Methods Adult DMARD-naïve early arthritis patients who started synthetic DMARDs were recruited for a cohort study. At baseline, patients filled out items on potential adherence predictors. These items were based on a literature review and focus group interviews.2 Items included amongst others questions on coping with pain and the disease, anxiety and depression, and beliefs and expectations about medication. Adherence was in the first 3 months of treatment continuously measured with electronically monitored pill bottles. Items were reduced and clustered using principal component analysis. Per cluster of items, latent trait models were constructed to extract the most discriminating items. Per DMARD and per day non-adherence was defined as not opening the pill bottle when it should have been. We conducted a multilevel multivariable logistic regression model to find predictors for non-adherence.

Results 301 patients agreed to participate of which 259 completed follow-up. Adherence was high and declined over time. Principal component analysis led to 7 dimensions, while the subsequent latent trait models analyses led to 15 dimensions. Of these dimensions, “information seeking” and “having positive expectations about the disease” were associated with adherence and the dimension “adjusting to the pain” was associated with non-adherence (see table 1).

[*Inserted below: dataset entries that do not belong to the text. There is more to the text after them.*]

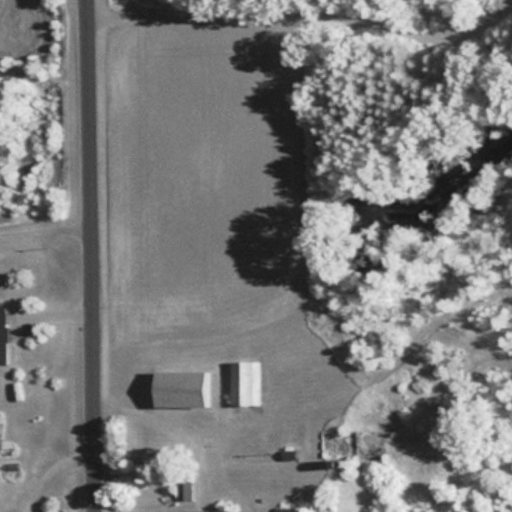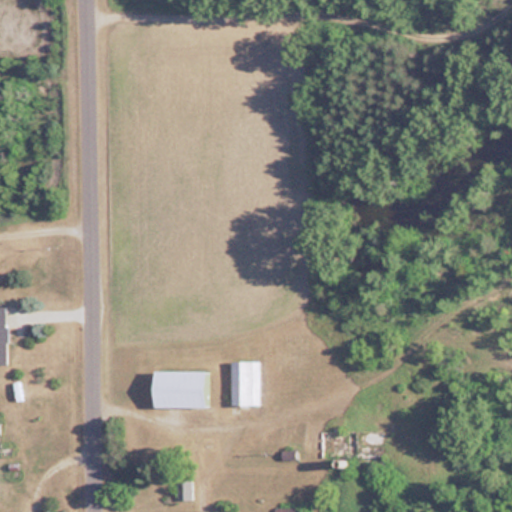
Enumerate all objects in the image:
road: (95, 255)
building: (2, 335)
building: (293, 356)
building: (244, 383)
building: (180, 388)
road: (324, 428)
building: (346, 447)
building: (184, 489)
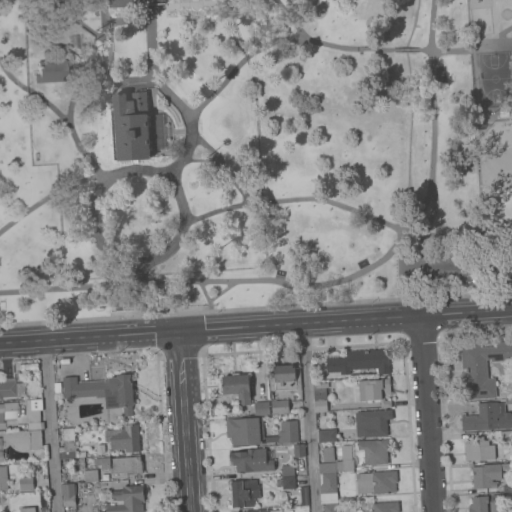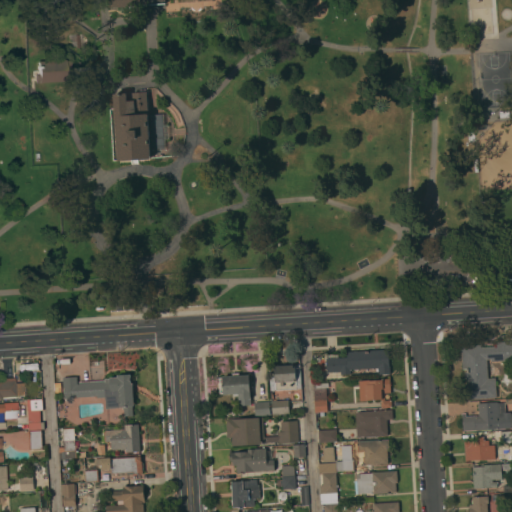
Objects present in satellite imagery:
building: (129, 2)
building: (133, 2)
road: (133, 18)
building: (80, 40)
road: (403, 50)
road: (423, 50)
building: (53, 70)
building: (46, 72)
park: (491, 78)
building: (97, 86)
road: (56, 112)
road: (190, 122)
building: (131, 126)
building: (137, 127)
building: (155, 132)
road: (432, 136)
park: (251, 152)
park: (495, 182)
road: (333, 202)
road: (143, 261)
road: (444, 266)
road: (150, 272)
road: (212, 281)
road: (220, 291)
road: (205, 295)
road: (255, 307)
road: (255, 325)
road: (178, 350)
building: (359, 361)
building: (360, 361)
building: (481, 367)
building: (482, 367)
building: (286, 376)
building: (285, 377)
building: (236, 386)
building: (11, 387)
building: (236, 387)
building: (10, 388)
building: (373, 389)
building: (101, 391)
building: (103, 391)
building: (375, 391)
building: (320, 396)
building: (319, 399)
building: (508, 401)
building: (280, 406)
building: (261, 408)
building: (261, 408)
building: (7, 410)
building: (9, 410)
road: (426, 413)
building: (33, 414)
building: (34, 414)
road: (308, 417)
building: (487, 418)
building: (488, 418)
road: (185, 421)
building: (372, 422)
building: (371, 423)
building: (1, 424)
road: (48, 426)
building: (258, 431)
building: (259, 431)
building: (326, 435)
building: (327, 435)
building: (506, 437)
building: (123, 438)
building: (124, 438)
building: (34, 439)
building: (35, 440)
building: (68, 443)
building: (68, 445)
building: (298, 450)
building: (299, 450)
building: (479, 450)
building: (372, 451)
building: (373, 451)
building: (479, 451)
building: (328, 454)
building: (0, 456)
building: (0, 458)
building: (252, 460)
building: (345, 460)
building: (251, 461)
building: (121, 464)
building: (125, 465)
building: (288, 470)
building: (331, 472)
building: (91, 474)
building: (488, 474)
building: (287, 476)
building: (485, 476)
building: (3, 477)
building: (3, 478)
building: (289, 482)
building: (375, 482)
building: (376, 482)
building: (26, 483)
building: (25, 484)
building: (507, 488)
building: (329, 489)
building: (244, 492)
building: (243, 493)
building: (68, 495)
building: (304, 495)
building: (369, 498)
building: (128, 499)
building: (126, 503)
building: (477, 504)
building: (478, 504)
building: (329, 507)
building: (382, 507)
building: (386, 507)
building: (331, 508)
building: (27, 509)
building: (27, 509)
building: (258, 510)
building: (261, 511)
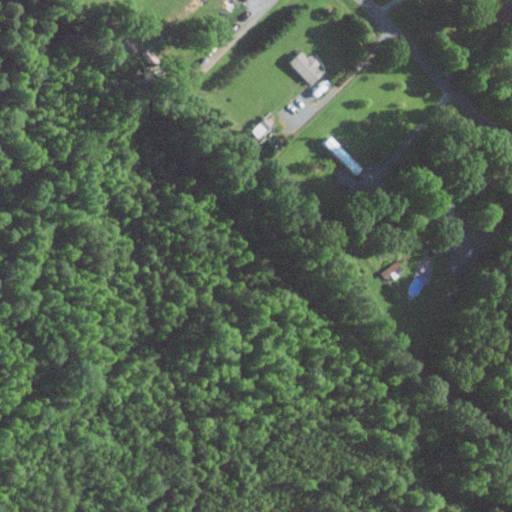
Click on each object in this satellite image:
road: (386, 7)
building: (491, 8)
road: (219, 46)
building: (303, 67)
road: (436, 74)
road: (347, 77)
building: (258, 127)
road: (409, 139)
road: (493, 222)
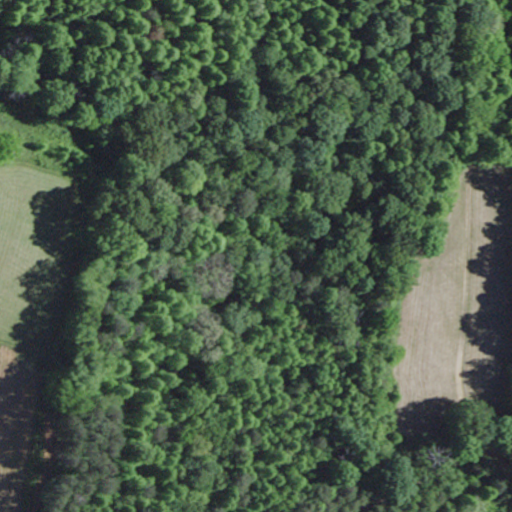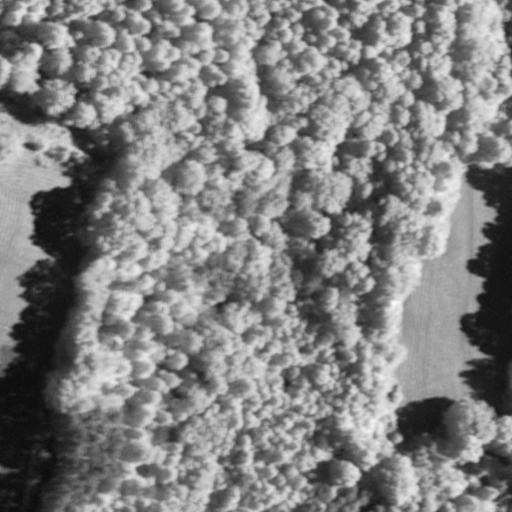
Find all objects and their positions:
road: (422, 273)
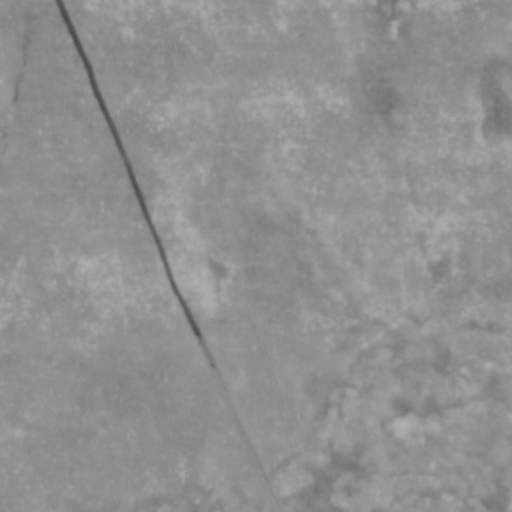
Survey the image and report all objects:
road: (486, 443)
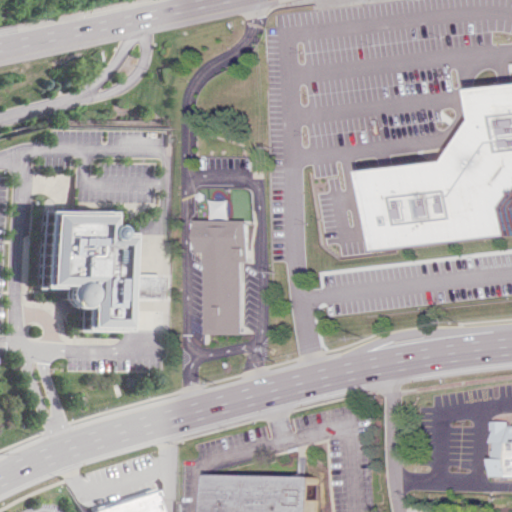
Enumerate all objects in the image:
road: (105, 22)
road: (136, 24)
road: (385, 65)
road: (103, 71)
road: (200, 73)
road: (120, 84)
road: (288, 95)
road: (429, 140)
road: (87, 149)
road: (105, 182)
road: (160, 184)
building: (452, 190)
building: (452, 191)
road: (13, 200)
road: (260, 228)
road: (157, 247)
road: (185, 264)
building: (88, 266)
building: (87, 268)
building: (222, 268)
building: (222, 272)
road: (153, 286)
road: (406, 286)
road: (242, 345)
road: (11, 348)
road: (38, 350)
road: (127, 350)
road: (44, 381)
road: (190, 381)
road: (30, 387)
road: (252, 390)
road: (442, 414)
road: (54, 434)
road: (387, 434)
road: (345, 436)
parking lot: (466, 440)
road: (475, 443)
building: (501, 448)
road: (243, 449)
building: (501, 449)
road: (452, 478)
road: (123, 479)
road: (167, 482)
building: (260, 492)
building: (259, 493)
building: (132, 503)
building: (132, 504)
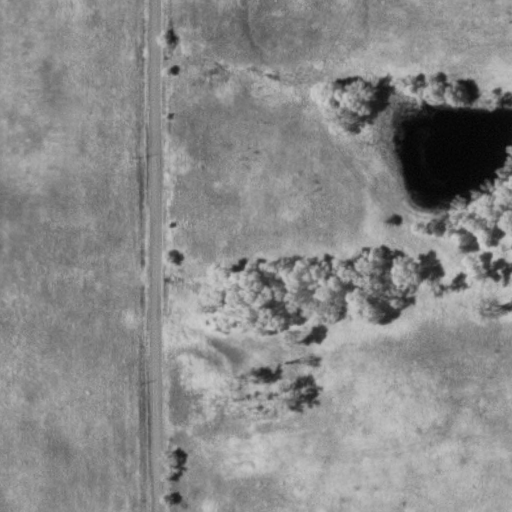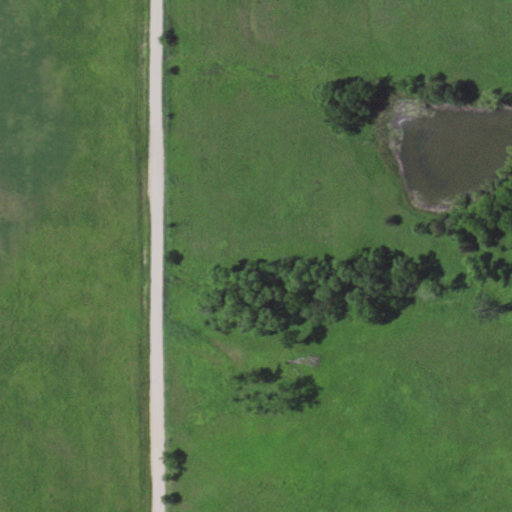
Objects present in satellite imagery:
road: (154, 256)
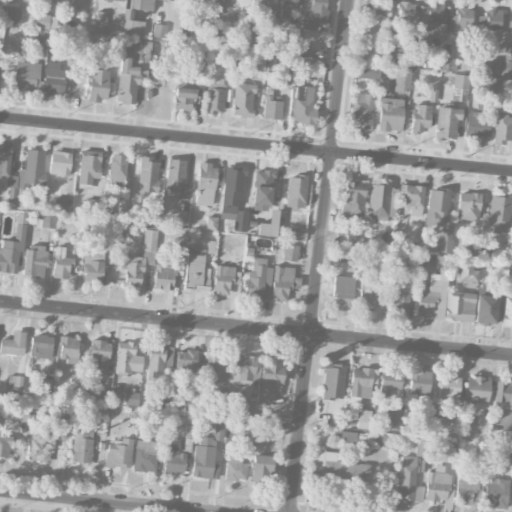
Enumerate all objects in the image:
building: (230, 3)
building: (142, 4)
building: (373, 6)
building: (286, 7)
building: (404, 13)
building: (312, 14)
building: (13, 15)
building: (489, 20)
building: (101, 22)
building: (429, 22)
building: (510, 22)
building: (132, 23)
building: (159, 30)
building: (247, 37)
building: (272, 63)
building: (449, 64)
building: (507, 68)
building: (286, 70)
building: (367, 71)
building: (128, 74)
building: (54, 79)
building: (402, 79)
building: (25, 80)
building: (98, 84)
building: (459, 87)
building: (183, 98)
building: (242, 100)
building: (214, 101)
building: (271, 105)
building: (303, 105)
building: (362, 110)
building: (390, 114)
building: (420, 117)
building: (447, 122)
building: (476, 124)
building: (502, 126)
road: (255, 146)
building: (59, 163)
building: (89, 166)
building: (117, 167)
building: (7, 168)
building: (32, 168)
building: (174, 174)
building: (148, 175)
building: (205, 184)
building: (261, 190)
building: (295, 191)
building: (353, 196)
building: (233, 197)
building: (412, 198)
building: (382, 200)
building: (61, 204)
building: (93, 204)
building: (123, 205)
building: (437, 206)
building: (468, 206)
building: (187, 209)
building: (155, 210)
building: (499, 213)
building: (211, 223)
building: (269, 224)
building: (47, 232)
building: (298, 232)
building: (289, 252)
road: (319, 256)
building: (8, 260)
building: (34, 260)
building: (138, 260)
building: (61, 267)
building: (93, 267)
building: (196, 271)
building: (466, 272)
building: (166, 275)
building: (224, 279)
building: (258, 280)
building: (283, 282)
building: (343, 291)
building: (367, 293)
building: (432, 296)
building: (398, 302)
building: (459, 306)
building: (485, 309)
building: (507, 311)
road: (255, 329)
building: (13, 344)
building: (40, 346)
building: (69, 350)
building: (98, 352)
building: (168, 357)
building: (127, 358)
building: (155, 359)
building: (186, 359)
building: (215, 368)
building: (246, 369)
building: (272, 372)
building: (75, 381)
building: (333, 381)
building: (14, 382)
building: (419, 382)
building: (361, 383)
building: (389, 383)
building: (45, 385)
building: (448, 389)
building: (476, 389)
building: (503, 391)
building: (100, 394)
building: (124, 397)
building: (273, 398)
building: (17, 414)
building: (363, 419)
building: (393, 419)
building: (356, 437)
building: (507, 437)
building: (47, 438)
building: (4, 445)
building: (82, 446)
building: (118, 453)
building: (145, 456)
building: (173, 456)
building: (261, 466)
building: (335, 466)
building: (235, 468)
building: (410, 470)
building: (437, 484)
building: (468, 488)
building: (418, 493)
building: (496, 493)
road: (105, 501)
building: (511, 506)
park: (38, 508)
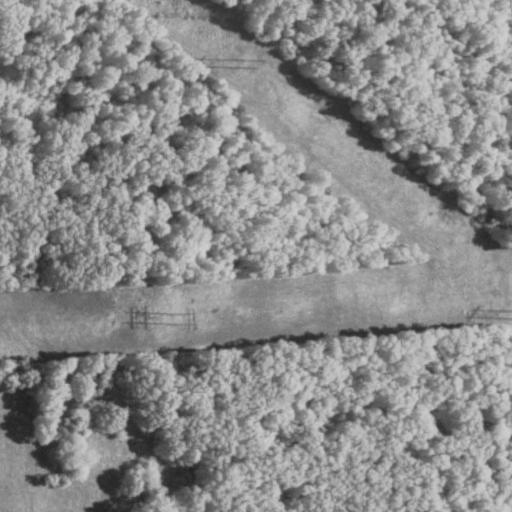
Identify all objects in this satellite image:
power tower: (242, 62)
power tower: (175, 322)
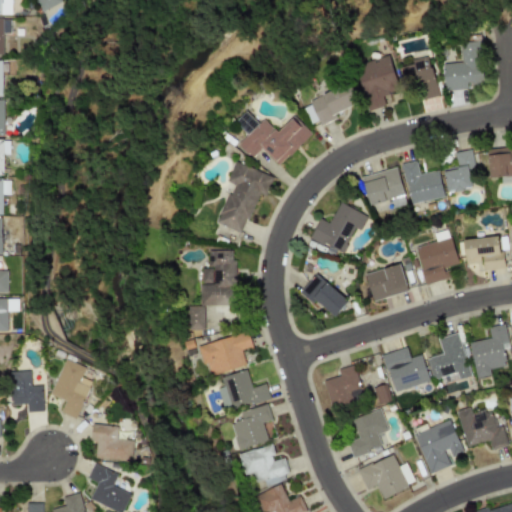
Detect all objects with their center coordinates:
building: (4, 7)
building: (4, 7)
road: (510, 24)
building: (3, 30)
building: (3, 30)
road: (510, 49)
building: (462, 68)
building: (463, 69)
building: (420, 77)
building: (420, 77)
building: (0, 78)
building: (375, 81)
building: (376, 81)
building: (0, 82)
building: (331, 103)
building: (331, 104)
building: (1, 118)
building: (1, 118)
building: (270, 137)
building: (270, 138)
building: (2, 147)
building: (3, 148)
building: (499, 161)
building: (499, 161)
building: (458, 172)
building: (459, 172)
building: (420, 183)
building: (421, 184)
building: (381, 185)
building: (382, 186)
building: (241, 195)
building: (241, 196)
building: (0, 203)
building: (0, 203)
building: (337, 227)
building: (511, 227)
building: (337, 228)
building: (511, 228)
road: (278, 241)
building: (482, 252)
building: (483, 252)
building: (435, 258)
building: (435, 258)
road: (42, 267)
building: (217, 279)
building: (217, 279)
building: (2, 281)
building: (2, 281)
building: (384, 282)
building: (385, 282)
building: (323, 296)
building: (323, 296)
building: (2, 315)
building: (2, 315)
building: (194, 317)
building: (194, 318)
road: (399, 322)
building: (511, 327)
building: (511, 332)
building: (487, 351)
building: (488, 351)
building: (222, 353)
building: (223, 353)
building: (448, 359)
building: (448, 359)
building: (403, 369)
building: (404, 369)
building: (341, 386)
building: (341, 387)
building: (68, 388)
building: (69, 388)
building: (23, 391)
building: (238, 391)
building: (239, 391)
building: (24, 392)
building: (510, 408)
building: (510, 410)
building: (250, 426)
building: (250, 427)
building: (479, 428)
building: (479, 428)
building: (365, 432)
building: (366, 433)
building: (109, 444)
building: (109, 444)
building: (436, 445)
building: (437, 446)
building: (261, 465)
building: (262, 466)
road: (28, 469)
building: (385, 476)
building: (385, 476)
building: (105, 488)
building: (106, 489)
road: (464, 490)
building: (275, 501)
building: (276, 502)
building: (69, 504)
building: (69, 504)
building: (32, 507)
building: (33, 507)
building: (500, 508)
building: (501, 509)
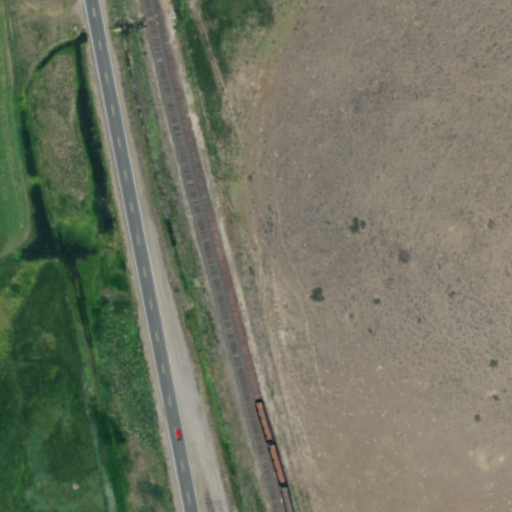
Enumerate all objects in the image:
railway: (156, 5)
railway: (145, 6)
railway: (159, 16)
railway: (148, 19)
road: (135, 256)
railway: (225, 267)
railway: (211, 269)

Conclusions Our findings suggest that patients who experience autonomy through information seeking behavior and having positive expectations about the course of the disease are more prone to be adherent than patients who feel less autonomous and become passive because of pain: these patients are at risk for non-adherence.

  1. Smolen JS, Landewe R, Breedveld FC, Buch M, Burmester G, Dougados M et al. EULAR recommendations for the management of rheumatoid arthritis with synthetic and biological disease-modifying antirheumatic drugs: 2013 update. Ann Rheum Dis 2014 Mar;73:492–509.

  2. Pasma A, Hazes JMW, Luime JJ, Busschbach JJV, van 't Spijker A. How to study determinants related to medication adherence in newly diagnosed polyarthritis patients for the development of a prediction instrument. Patient Preference and Adherence 2014;8:1437–47.